[Task prompt] Reproduce every record below exactly as written, but leave out any pictures.

[Extracted information]
::::

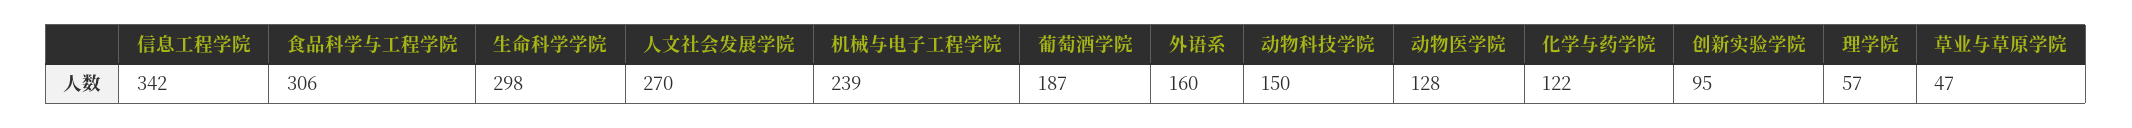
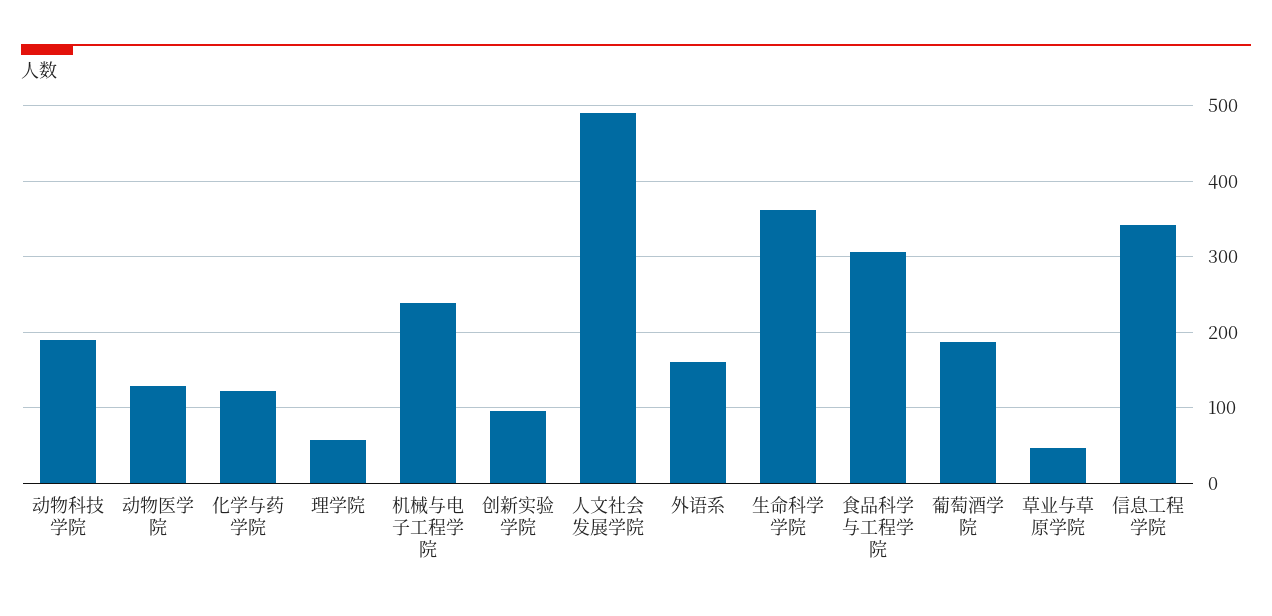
  {
    "信息工程学院": 342,
    "食品科学与工程学院": 306,
-   "生命科学学院": 298,
+   "生命科学学院": 360,
-   "人文社会发展学院": 270,
+   "人文社会发展学院": 490,
    "机械与电子工程学院": 239,
    "葡萄酒学院": 187,
    "外语系": 160,
-   "动物科技学院": 150,
+   "动物科技学院": 190,
    "动物医学院": 128,
    "化学与药学院": 122,
    "创新实验学院": 95,
    "理学院": 57,
    "草业与草原学院": 47
  }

::::

[Expected answer]
  {
    "信息工程学院": 342,
    "食品科学与工程学院": 306,
-   "生命科学学院": 298,
+   "生命科学学院": 360,
-   "人文社会发展学院": 270,
+   "人文社会发展学院": 490,
    "机械与电子工程学院": 239,
    "葡萄酒学院": 187,
    "外语系": 160,
-   "动物科技学院": 150,
+   "动物科技学院": 190,
    "动物医学院": 128,
    "化学与药学院": 122,
    "创新实验学院": 95,
    "理学院": 57,
    "草业与草原学院": 47
  }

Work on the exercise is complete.